Excerpts from a dataset:
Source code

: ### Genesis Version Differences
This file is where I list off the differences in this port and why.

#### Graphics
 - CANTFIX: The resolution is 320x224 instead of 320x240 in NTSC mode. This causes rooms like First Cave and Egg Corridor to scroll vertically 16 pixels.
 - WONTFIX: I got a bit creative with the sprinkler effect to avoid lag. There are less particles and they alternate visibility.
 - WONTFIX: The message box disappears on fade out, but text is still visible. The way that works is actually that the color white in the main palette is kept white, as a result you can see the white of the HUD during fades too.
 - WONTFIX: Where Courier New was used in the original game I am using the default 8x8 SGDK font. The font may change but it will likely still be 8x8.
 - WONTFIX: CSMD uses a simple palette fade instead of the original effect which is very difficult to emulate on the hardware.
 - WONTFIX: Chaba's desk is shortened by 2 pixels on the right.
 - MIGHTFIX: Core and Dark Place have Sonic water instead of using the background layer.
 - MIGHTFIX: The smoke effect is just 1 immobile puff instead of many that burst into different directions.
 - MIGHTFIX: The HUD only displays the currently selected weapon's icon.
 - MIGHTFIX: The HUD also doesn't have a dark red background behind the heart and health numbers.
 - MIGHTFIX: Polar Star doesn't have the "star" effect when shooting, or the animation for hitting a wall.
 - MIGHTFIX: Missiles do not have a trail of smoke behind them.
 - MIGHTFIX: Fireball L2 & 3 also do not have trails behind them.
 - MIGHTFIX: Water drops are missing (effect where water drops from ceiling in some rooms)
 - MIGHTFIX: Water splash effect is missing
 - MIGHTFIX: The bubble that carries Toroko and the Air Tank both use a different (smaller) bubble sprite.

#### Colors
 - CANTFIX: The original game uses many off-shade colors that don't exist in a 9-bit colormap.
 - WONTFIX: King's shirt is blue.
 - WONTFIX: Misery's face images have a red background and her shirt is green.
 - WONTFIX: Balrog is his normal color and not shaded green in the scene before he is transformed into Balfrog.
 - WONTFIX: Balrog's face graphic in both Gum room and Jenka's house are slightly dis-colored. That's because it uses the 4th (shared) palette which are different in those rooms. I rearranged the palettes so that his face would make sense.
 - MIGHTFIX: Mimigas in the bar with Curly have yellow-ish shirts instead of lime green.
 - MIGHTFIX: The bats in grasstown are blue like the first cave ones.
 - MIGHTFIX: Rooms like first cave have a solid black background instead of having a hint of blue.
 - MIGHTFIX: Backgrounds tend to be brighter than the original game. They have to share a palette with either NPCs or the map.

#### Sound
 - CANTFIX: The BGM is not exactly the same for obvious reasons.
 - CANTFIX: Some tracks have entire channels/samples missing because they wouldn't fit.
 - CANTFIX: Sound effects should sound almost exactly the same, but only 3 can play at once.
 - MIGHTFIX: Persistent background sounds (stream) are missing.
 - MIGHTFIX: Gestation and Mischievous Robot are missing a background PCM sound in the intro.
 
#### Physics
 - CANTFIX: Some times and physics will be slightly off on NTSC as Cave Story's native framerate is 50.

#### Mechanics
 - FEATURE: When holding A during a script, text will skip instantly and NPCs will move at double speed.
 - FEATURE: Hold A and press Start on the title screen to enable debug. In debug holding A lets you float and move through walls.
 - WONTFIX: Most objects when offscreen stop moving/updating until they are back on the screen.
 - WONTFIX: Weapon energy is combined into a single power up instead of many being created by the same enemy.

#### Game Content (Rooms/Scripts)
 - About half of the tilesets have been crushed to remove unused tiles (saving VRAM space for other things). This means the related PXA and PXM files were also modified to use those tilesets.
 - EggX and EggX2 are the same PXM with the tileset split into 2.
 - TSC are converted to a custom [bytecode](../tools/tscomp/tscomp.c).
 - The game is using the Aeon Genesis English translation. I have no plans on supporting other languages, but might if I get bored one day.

== EXERCISE DESCRIPTION ==
Exactly how many lines of the records above contain "text"? Please state only the number.

== FINISHED TASK ==
2